◆ **Page**:
────────────────
Then I remembered, that from what I understand about assembly programming, the largest number that can be loaded into a 32 bit register is FFFFFFFF(unsigned of course) which is equivalent to 4294967295. But as you can see, the number I chose is greater than this limit.
Could someone please provide an example of how to work with super large numbers, specifically division and multiplication. In particular, the equation I am simulating requires repeated division and multiplication by other numbers, and so the results I obtain are still too large to fit in a 32 bit register.
My apologies in advance if this question is somehow inappropriate or silly. I'm still very new to assembly programming and I'm trying my best to learn and even though I've read the documentation, some of it is still too esoteric for me.
thanks

27 Aug 2008, 02:27 

revolution
When all else fails, read the source
Joined: 24 Aug 2004
Posts: 15549
Location: The total perspective vortex

Zero: I think what you need to read about is arbitrary precision mathematics (google it). There are a lot of references available and many bits of sample code around (in C, but should be readable for an assembly coder).
The basic idea is to use multiple registers/memory locations to hold the numbers. And to use extended precision routines to perform the various computations. ADD and SUB are quite simple by just rippling the carry through. MUL is just the extended cross multiply you learned in school (for small numbers at least). DIV can be done with comparesubtractshift, just like long division you learn at school, but there are some higher level algorithms that can do the job faster.
I suggest to start simple with ADD and SUB and work your way up.

27 Aug 2008, 02:42 

LocoDelAssembly
Your code has a bug
Joined: 06 May 2005
Posts: 4634
Location: Argentina


27 Aug 2008, 02:57 

LocoDelAssembly
Your code has a bug
Joined: 06 May 2005
Posts: 4634
Location: Argentina


27 Aug 2008, 03:13 

vid
Verbosity in development
Joined: 05 Sep 2003
Posts: 7109
Location: Slovakia

ADCs where? In multiplication, we don't carry just one bit. Carried part is in EDX.
You mean if result overflows when the carried part is added? hmmm

27 Aug 2008, 05:55 

Zero
Joined: 02 Aug 2008
Posts: 16

Wow...thanks guys! That was exactly what I was looking for. The reason I needed it was to solve problem # 4 from Project Euler. And I finally solved it!!! I won't give the answer away in case someone else also wants to solve it.
Problem:
Quote: 
The prime factors of 13195 are 5, 7, 13 and 29.
────────────────
[Data listing]
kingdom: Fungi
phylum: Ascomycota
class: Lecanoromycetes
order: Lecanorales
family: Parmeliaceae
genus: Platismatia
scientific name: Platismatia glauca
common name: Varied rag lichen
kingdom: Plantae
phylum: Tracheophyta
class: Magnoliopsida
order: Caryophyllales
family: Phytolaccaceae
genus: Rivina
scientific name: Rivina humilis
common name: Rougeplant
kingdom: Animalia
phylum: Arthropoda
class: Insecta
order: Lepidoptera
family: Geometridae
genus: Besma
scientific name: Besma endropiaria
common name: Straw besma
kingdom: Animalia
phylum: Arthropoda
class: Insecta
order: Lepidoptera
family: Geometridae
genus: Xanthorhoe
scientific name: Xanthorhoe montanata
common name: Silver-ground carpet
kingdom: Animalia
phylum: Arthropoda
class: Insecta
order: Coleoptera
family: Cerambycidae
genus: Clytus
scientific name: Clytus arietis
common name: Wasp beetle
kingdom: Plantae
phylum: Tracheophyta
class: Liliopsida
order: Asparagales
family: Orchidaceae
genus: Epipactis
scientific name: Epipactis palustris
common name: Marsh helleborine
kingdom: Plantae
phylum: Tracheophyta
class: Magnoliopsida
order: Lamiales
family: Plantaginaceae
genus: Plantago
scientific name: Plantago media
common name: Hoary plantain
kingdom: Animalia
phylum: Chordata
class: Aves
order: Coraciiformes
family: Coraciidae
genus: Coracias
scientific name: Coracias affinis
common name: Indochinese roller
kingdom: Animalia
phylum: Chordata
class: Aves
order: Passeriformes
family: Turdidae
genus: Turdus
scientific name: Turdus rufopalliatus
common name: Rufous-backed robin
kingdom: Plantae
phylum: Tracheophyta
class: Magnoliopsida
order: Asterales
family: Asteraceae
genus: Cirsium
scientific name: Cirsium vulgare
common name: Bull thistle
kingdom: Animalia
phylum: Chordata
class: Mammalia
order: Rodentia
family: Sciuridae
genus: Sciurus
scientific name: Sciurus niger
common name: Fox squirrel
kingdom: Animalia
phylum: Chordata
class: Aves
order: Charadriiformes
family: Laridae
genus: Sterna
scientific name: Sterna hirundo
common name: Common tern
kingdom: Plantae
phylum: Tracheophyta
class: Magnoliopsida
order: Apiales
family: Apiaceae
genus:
────────────────
◆ **Task instructions**: Write what comes next in the forum thread about handling very large numbers in assembly, picking up after its last line.

◆ **Exercise response**:
What is the largest prime factor of the number 600851475143 ?


Also, below is the program I wrote to find the answer. I would like some suggestions on how to improve it and optimize it. It looks really ugly right now and I'm sure there are places that are COMPLETELY inefficient.
In particular the speed. When I run the program, it takes almost one minute to show the MessageBox with the answer!!! That is really slow.
Code: 
format PE GUI 4.0
entry start
include '%fasminc%\win32a.inc'
include 'last.inc'
include 'factor.inc'
section '.data' data readable writeable
bignum dd 0xE589EAC7
dd 0x8B
dd 0
temp dd 0
dd 0
dd 0
hello db 'Answer',0
sresult rb 20
section '.code' code readable writeable
start:
mov ebx, 2 ;divisor
mov esi,sresult
begin: cmp ebx,0xFFFFFFFF
jae exit
mov ecx,[bignum+8]
mov [temp+8],ecx
mov ecx,[bignum+4]
mov [temp+4],ecx
mov ecx,[bignum]
mov [temp],ecx
mov edx, 0
mov eax, [bignum+8] ;EDX:EAX = number to divide
div ebx
mov [bignum+8], eax
mov eax, [bignum+4]
div ebx
mov [bignum+4], eax
mov eax, [bignum]
div ebx
mov [bignum], eax
test edx,edx
jne yes
push ebx
push esi
stdcall int2a
cmp ebx,9
jle @f
jmp n1
@@: add esi,1
jmp next
n1: cmp ebx,99
jle @f
jmp n2
@@: add esi,2
jmp next
n2: cmp ebx,999
jle @f
jmp n3
@@: add esi,3
jmp next
n3: cmp ebx,9999
jle @f
jmp n4
@@: add esi,4
jmp next
n4: cmp ebx,99999
jle @f
jmp n5
@@: add esi,5
jmp next
n5: cmp ebx,999999
jle @f
jmp n6
@@: add esi,6
jmp next
n6: cmp ebx,9999999
jle @f
jmp n7
@@: add esi,7
jmp next
n7: cmp ebx,99999999
jle @f
jmp n8
@@: add esi,8
jmp next
n8: cmp ebx,999999999
jle @f
jmp more
@@: add esi,9
jmp next
more: add esi,10
next: mov byte [esi],32
add esi,1
jmp begin
yes:
add ebx,1
mov ecx,[temp+8]
mov [bignum+8],ecx
mov ecx,[temp+4]
mov [bignum+4],ecx
mov ecx,[temp]
mov [bignum],ecx
jmp begin
exit:
invoke MessageBox,NULL,sresult,hello,MB_OK
invoke ExitProcess,0
ret
section '.idata' import data readable writeable
library KERNEL32, 'KERNEL32.DLL',\
USER32, 'USER32.DLL'
import KERNEL32,\
ExitProcess, 'ExitProcess'
import USER32,\
MessageBox, 'MessageBoxA'


And lastly, Good job bitRake. I've seen your solutions to other problems, and they are always so elegant and efficient.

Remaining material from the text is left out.